Stated problem
Retype every line of the material below with no changes.

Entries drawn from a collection
****

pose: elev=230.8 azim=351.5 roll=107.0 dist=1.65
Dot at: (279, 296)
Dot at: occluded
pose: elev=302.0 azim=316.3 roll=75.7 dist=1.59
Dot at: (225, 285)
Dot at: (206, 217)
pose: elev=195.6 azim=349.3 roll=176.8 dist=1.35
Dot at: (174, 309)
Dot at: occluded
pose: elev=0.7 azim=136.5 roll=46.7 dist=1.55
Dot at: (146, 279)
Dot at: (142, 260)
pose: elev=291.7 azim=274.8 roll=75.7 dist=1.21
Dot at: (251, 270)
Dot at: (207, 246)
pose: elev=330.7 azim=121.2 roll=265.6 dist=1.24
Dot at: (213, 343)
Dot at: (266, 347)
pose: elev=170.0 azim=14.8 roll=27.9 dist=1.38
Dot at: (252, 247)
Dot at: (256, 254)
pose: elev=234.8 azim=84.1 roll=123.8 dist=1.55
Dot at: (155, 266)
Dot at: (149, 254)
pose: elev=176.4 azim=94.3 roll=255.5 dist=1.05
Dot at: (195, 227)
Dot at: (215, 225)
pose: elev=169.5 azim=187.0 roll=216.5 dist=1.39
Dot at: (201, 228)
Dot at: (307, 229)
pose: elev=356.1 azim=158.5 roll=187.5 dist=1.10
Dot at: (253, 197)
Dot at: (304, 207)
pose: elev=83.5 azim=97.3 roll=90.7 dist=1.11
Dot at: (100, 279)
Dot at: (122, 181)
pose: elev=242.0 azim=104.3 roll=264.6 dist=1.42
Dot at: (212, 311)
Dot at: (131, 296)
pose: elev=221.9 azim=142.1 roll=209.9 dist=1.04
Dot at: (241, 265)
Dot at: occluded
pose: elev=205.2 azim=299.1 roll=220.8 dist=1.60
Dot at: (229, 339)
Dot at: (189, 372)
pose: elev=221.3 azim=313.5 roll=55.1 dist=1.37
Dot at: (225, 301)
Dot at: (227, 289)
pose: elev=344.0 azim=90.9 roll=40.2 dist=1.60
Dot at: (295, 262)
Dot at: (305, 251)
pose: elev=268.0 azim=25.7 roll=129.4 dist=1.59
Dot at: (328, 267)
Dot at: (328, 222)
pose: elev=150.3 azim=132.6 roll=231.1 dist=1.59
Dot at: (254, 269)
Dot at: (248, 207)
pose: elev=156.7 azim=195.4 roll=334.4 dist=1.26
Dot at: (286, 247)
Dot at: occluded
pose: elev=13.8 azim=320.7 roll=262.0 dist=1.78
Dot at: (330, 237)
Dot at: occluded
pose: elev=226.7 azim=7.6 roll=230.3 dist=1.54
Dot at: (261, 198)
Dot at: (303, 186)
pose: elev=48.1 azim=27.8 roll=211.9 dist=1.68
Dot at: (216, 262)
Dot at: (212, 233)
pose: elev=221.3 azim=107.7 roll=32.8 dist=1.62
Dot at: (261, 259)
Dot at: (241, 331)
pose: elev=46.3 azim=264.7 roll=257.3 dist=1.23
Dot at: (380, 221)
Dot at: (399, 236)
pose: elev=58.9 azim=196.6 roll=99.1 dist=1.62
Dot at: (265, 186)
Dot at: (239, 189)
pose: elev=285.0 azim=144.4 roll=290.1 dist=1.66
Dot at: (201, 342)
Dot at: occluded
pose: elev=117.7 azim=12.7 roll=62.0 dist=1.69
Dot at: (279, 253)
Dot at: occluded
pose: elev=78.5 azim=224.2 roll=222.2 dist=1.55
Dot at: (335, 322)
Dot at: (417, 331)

****

Response
pose: elev=230.8 azim=351.5 roll=107.0 dist=1.65
Dot at: (279, 296)
Dot at: occluded
pose: elev=302.0 azim=316.3 roll=75.7 dist=1.59
Dot at: (225, 285)
Dot at: (206, 217)
pose: elev=195.6 azim=349.3 roll=176.8 dist=1.35
Dot at: (174, 309)
Dot at: occluded
pose: elev=0.7 azim=136.5 roll=46.7 dist=1.55
Dot at: (146, 279)
Dot at: (142, 260)
pose: elev=291.7 azim=274.8 roll=75.7 dist=1.21
Dot at: (251, 270)
Dot at: (207, 246)
pose: elev=330.7 azim=121.2 roll=265.6 dist=1.24
Dot at: (213, 343)
Dot at: (266, 347)
pose: elev=170.0 azim=14.8 roll=27.9 dist=1.38
Dot at: (252, 247)
Dot at: (256, 254)
pose: elev=234.8 azim=84.1 roll=123.8 dist=1.55
Dot at: (155, 266)
Dot at: (149, 254)
pose: elev=176.4 azim=94.3 roll=255.5 dist=1.05
Dot at: (195, 227)
Dot at: (215, 225)
pose: elev=169.5 azim=187.0 roll=216.5 dist=1.39
Dot at: (201, 228)
Dot at: (307, 229)
pose: elev=356.1 azim=158.5 roll=187.5 dist=1.10
Dot at: (253, 197)
Dot at: (304, 207)
pose: elev=83.5 azim=97.3 roll=90.7 dist=1.11
Dot at: (100, 279)
Dot at: (122, 181)
pose: elev=242.0 azim=104.3 roll=264.6 dist=1.42
Dot at: (212, 311)
Dot at: (131, 296)
pose: elev=221.9 azim=142.1 roll=209.9 dist=1.04
Dot at: (241, 265)
Dot at: occluded
pose: elev=205.2 azim=299.1 roll=220.8 dist=1.60
Dot at: (229, 339)
Dot at: (189, 372)
pose: elev=221.3 azim=313.5 roll=55.1 dist=1.37
Dot at: (225, 301)
Dot at: (227, 289)
pose: elev=344.0 azim=90.9 roll=40.2 dist=1.60
Dot at: (295, 262)
Dot at: (305, 251)
pose: elev=268.0 azim=25.7 roll=129.4 dist=1.59
Dot at: (328, 267)
Dot at: (328, 222)
pose: elev=150.3 azim=132.6 roll=231.1 dist=1.59
Dot at: (254, 269)
Dot at: (248, 207)
pose: elev=156.7 azim=195.4 roll=334.4 dist=1.26
Dot at: (286, 247)
Dot at: occluded
pose: elev=13.8 azim=320.7 roll=262.0 dist=1.78
Dot at: (330, 237)
Dot at: occluded
pose: elev=226.7 azim=7.6 roll=230.3 dist=1.54
Dot at: (261, 198)
Dot at: (303, 186)
pose: elev=48.1 azim=27.8 roll=211.9 dist=1.68
Dot at: (216, 262)
Dot at: (212, 233)
pose: elev=221.3 azim=107.7 roll=32.8 dist=1.62
Dot at: (261, 259)
Dot at: (241, 331)
pose: elev=46.3 azim=264.7 roll=257.3 dist=1.23
Dot at: (380, 221)
Dot at: (399, 236)
pose: elev=58.9 azim=196.6 roll=99.1 dist=1.62
Dot at: (265, 186)
Dot at: (239, 189)
pose: elev=285.0 azim=144.4 roll=290.1 dist=1.66
Dot at: (201, 342)
Dot at: occluded
pose: elev=117.7 azim=12.7 roll=62.0 dist=1.69
Dot at: (279, 253)
Dot at: occluded
pose: elev=78.5 azim=224.2 roll=222.2 dist=1.55
Dot at: (335, 322)
Dot at: (417, 331)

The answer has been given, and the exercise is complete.